Moni Naor nicely pointed me to a new preprint he has up on de-amortizing cuckoo hashing. (The paper is entitled De-amortized Cuckoo Hashing: Provable Worst-Case Performance and Experimental Results, by Arbitman, Naor, and Segev.)

The "starting point" of the paper was the technique for de-amortizing cuckoo hashing Adam Kirsch and I suggested in our 2007 Allerton paper, which involved using a content addressable memory as a queue for move operations when doing cuckoo hashing. (See the blog post I wrote way back when here.) Our work was experimental, as we didn't analyze the queueing process, which is based on the number of moves needed when doing an insertion.

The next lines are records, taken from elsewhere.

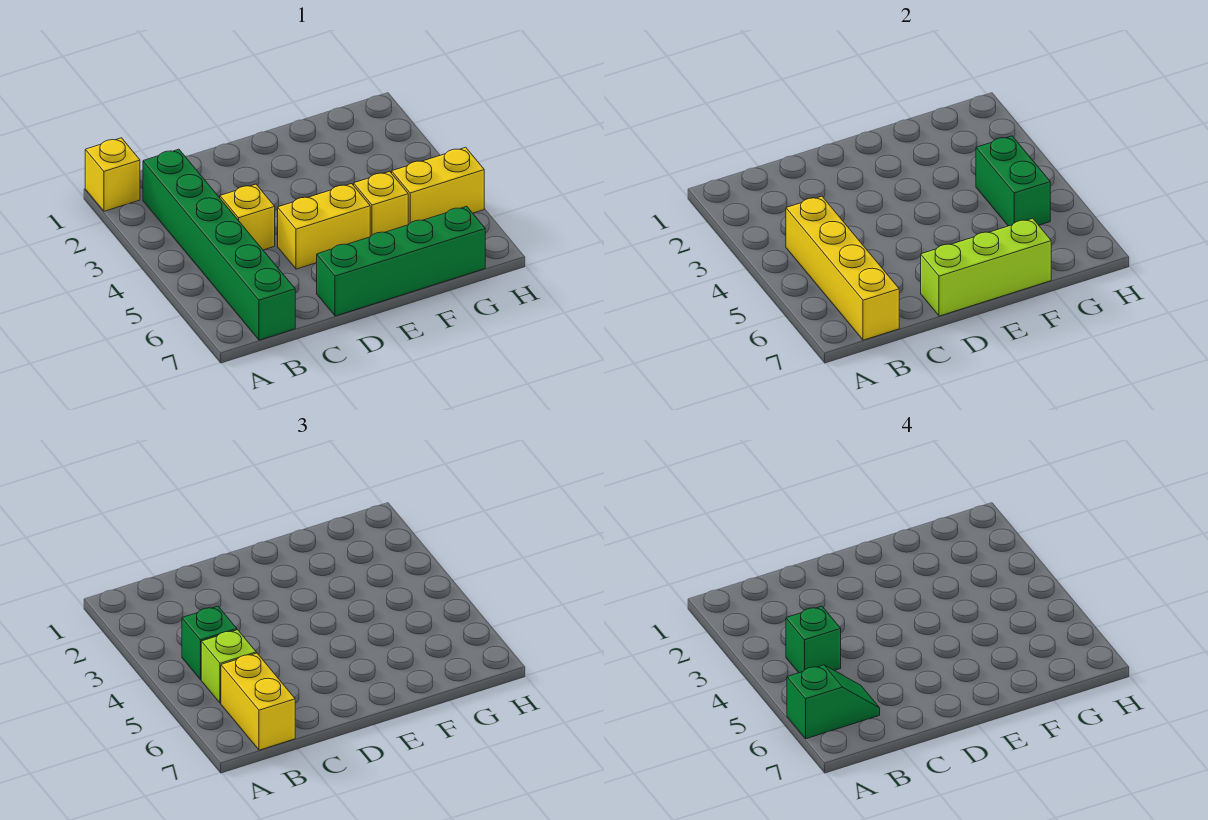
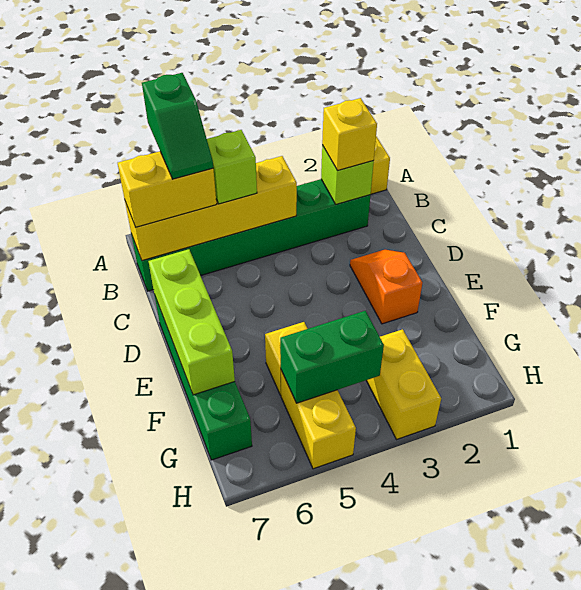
none -> lime brick B2 level 2
green brick B4 level 3 -> none
green brick B4 level 4 -> none
yellow brick C4 level 1 -> yellow brick B2 level 3
none -> orange slope D2:E2 level 1 top E
yellow brick D5:E5 level 1 -> yellow brick G3:H3 level 1

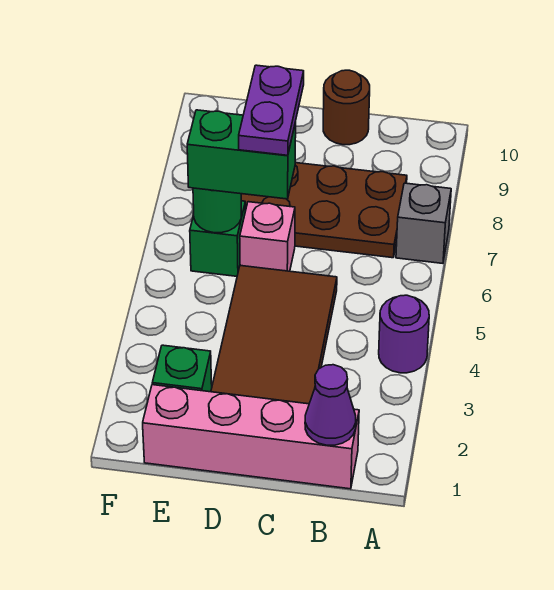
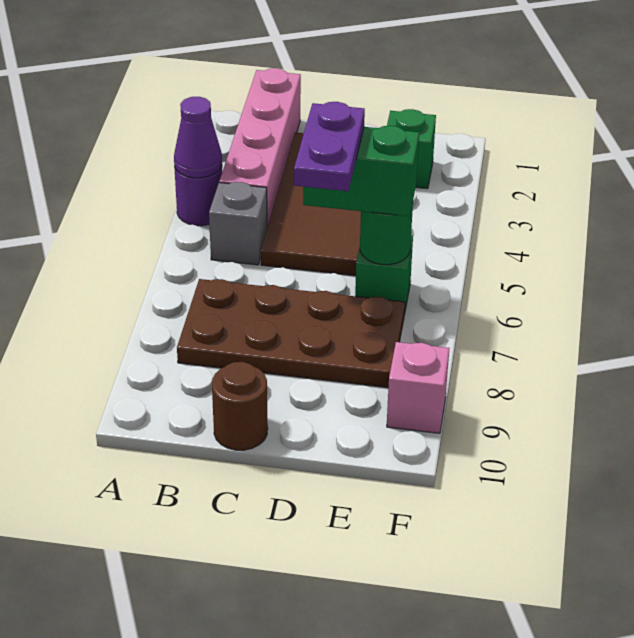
grey brick A7 level 1 -> grey brick B5 level 1
pink brick B1:E1 level 1 -> pink brick B1:B4 level 1
purple cone B1 level 2 -> purple cone A4 level 2
pink brick D6 level 1 -> pink brick F9 level 1

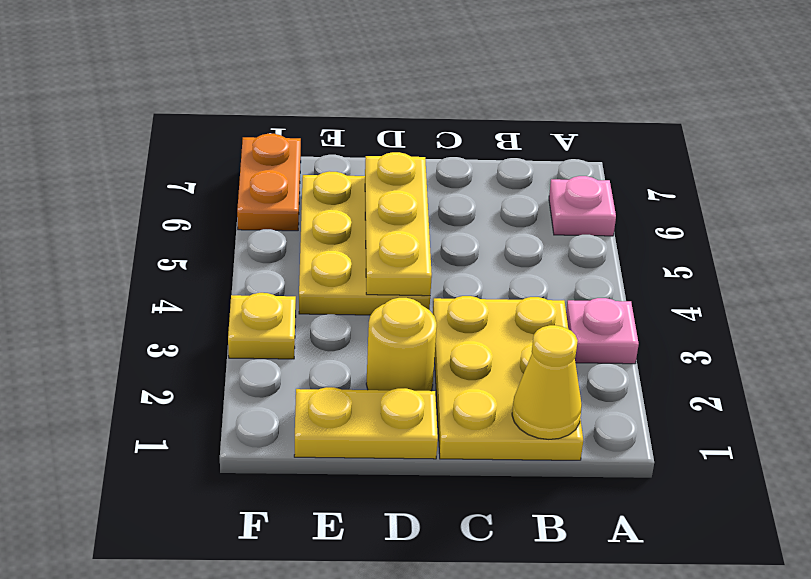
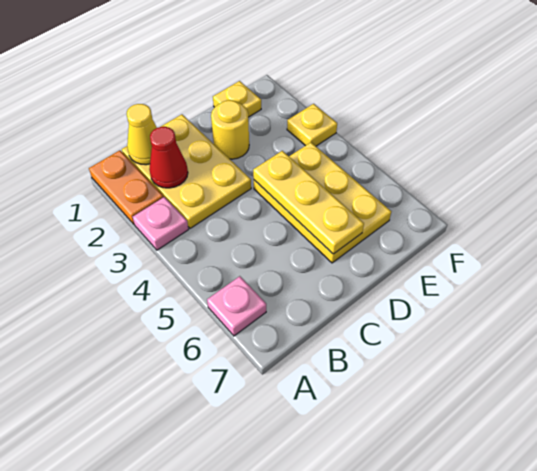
none -> red cone B2 level 2
yellow plate D1:E1 level 1 -> yellow plate E1 level 1
orange plate F6:F7 level 1 -> orange plate A1:A2 level 1

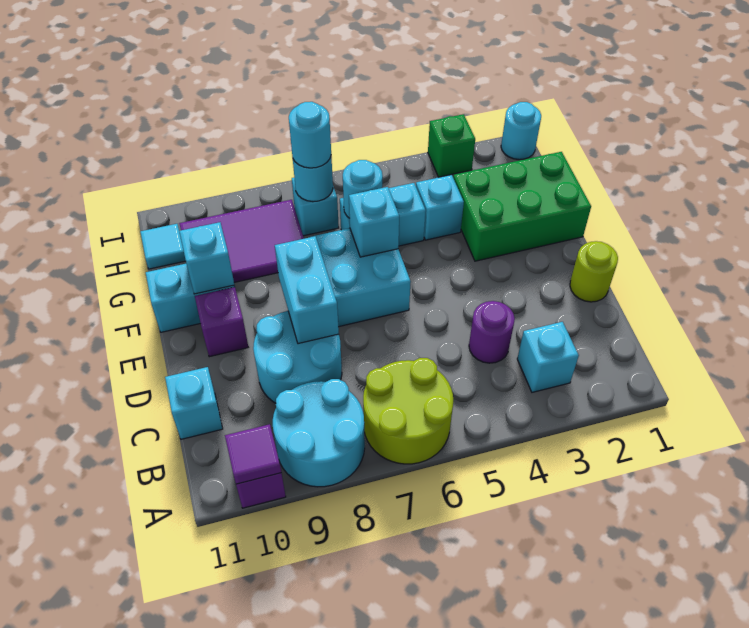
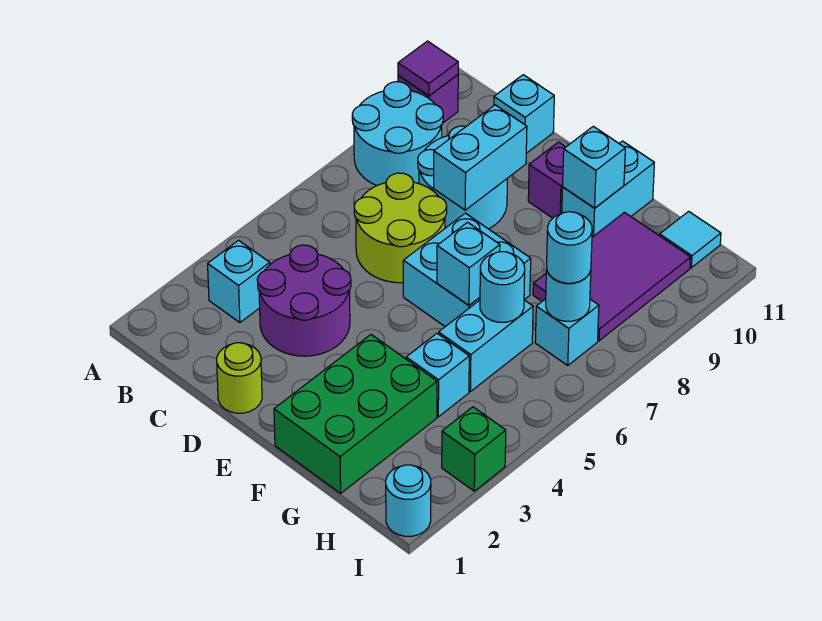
lime round brick A6:B7 level 1 -> lime round brick C6:D7 level 1
purple round brick C4 level 1 -> purple round brick C3:D4 level 1
cyan brick D8:E8 level 2 -> cyan brick D8:D9 level 2

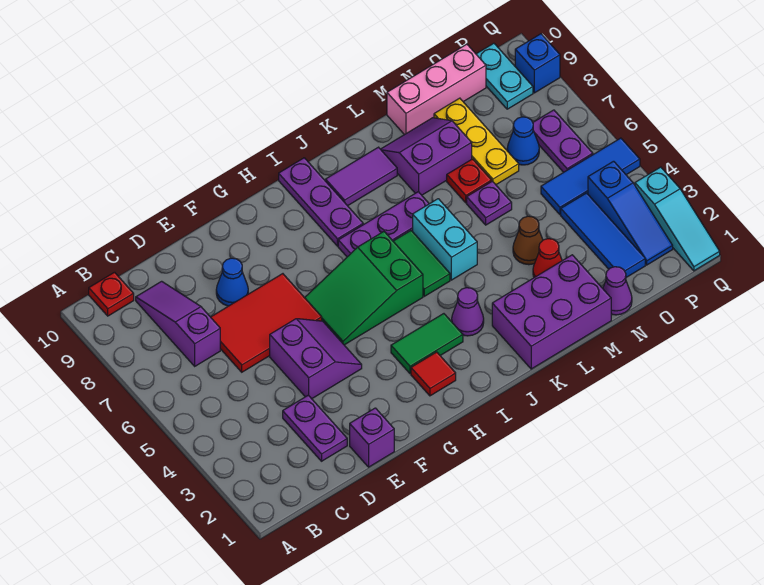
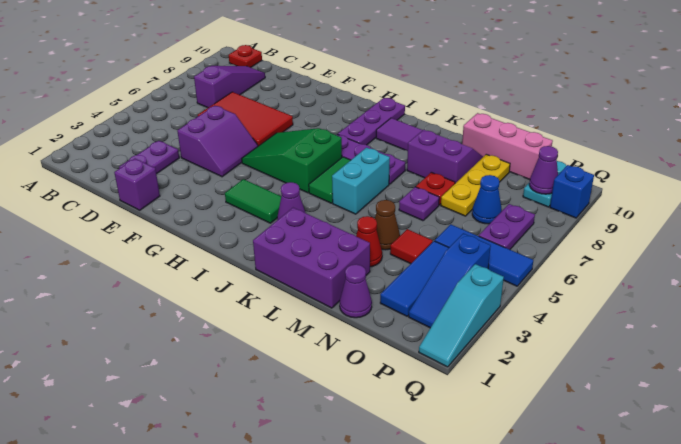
blue cone E8 level 1 -> none
red tile H2 level 1 -> red tile N4 level 1
none -> purple cone P9 level 2

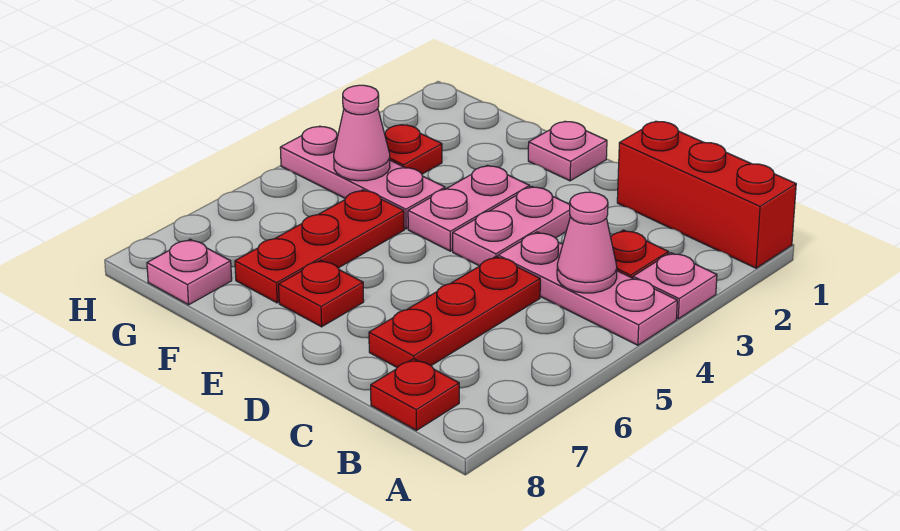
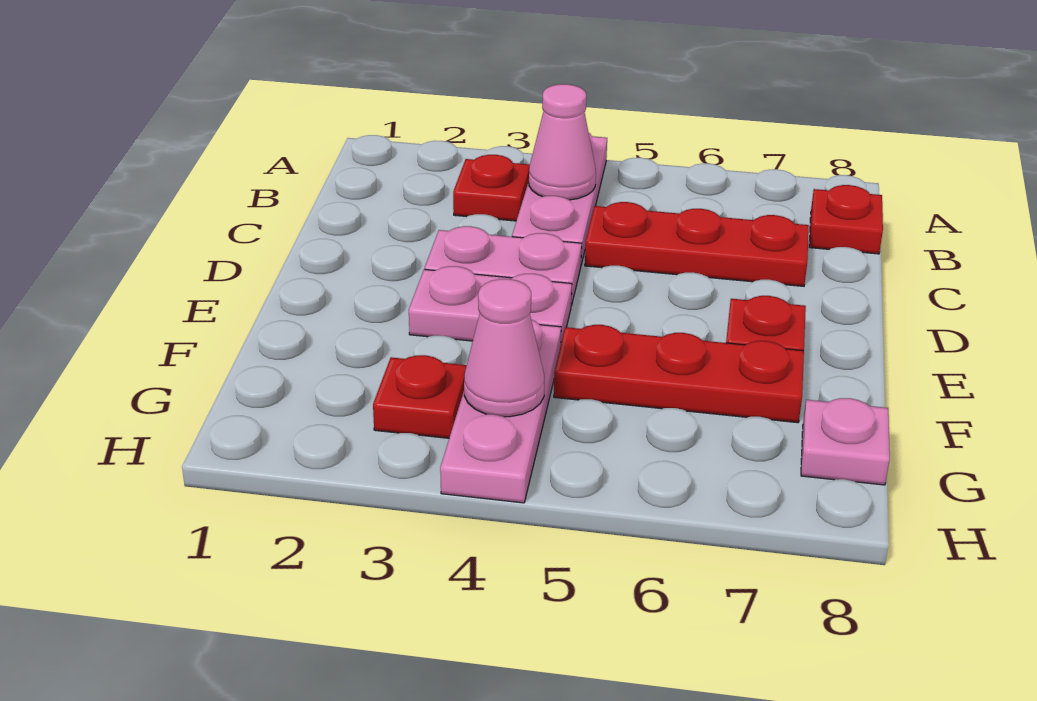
red brick A1:C1 level 1 -> none
pink plate A3 level 1 -> none
pink plate E1 level 1 -> none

Their new paper obtains provable results, showing that there a cuckoo hashing scheme that has constant worst-case insertion time (with high probability over any polynomial number of steps), by utilizing a logarithmic-sized spare space (to queue pending moves, and stash items that can't be placed in the table, a la the Kirsch/Mitzenmacher/Wieder stash technique described here). They even show that only poly-logarithmic independent hash functions suffice, using a new result from Braverman. The only big caveat is that they analyze only the case of 2-choice cuckoo hashing, where the structure of the underlying random graph related to the cuckoo hashing process is better understood. Because of this, the result only allows loads of up to 50%.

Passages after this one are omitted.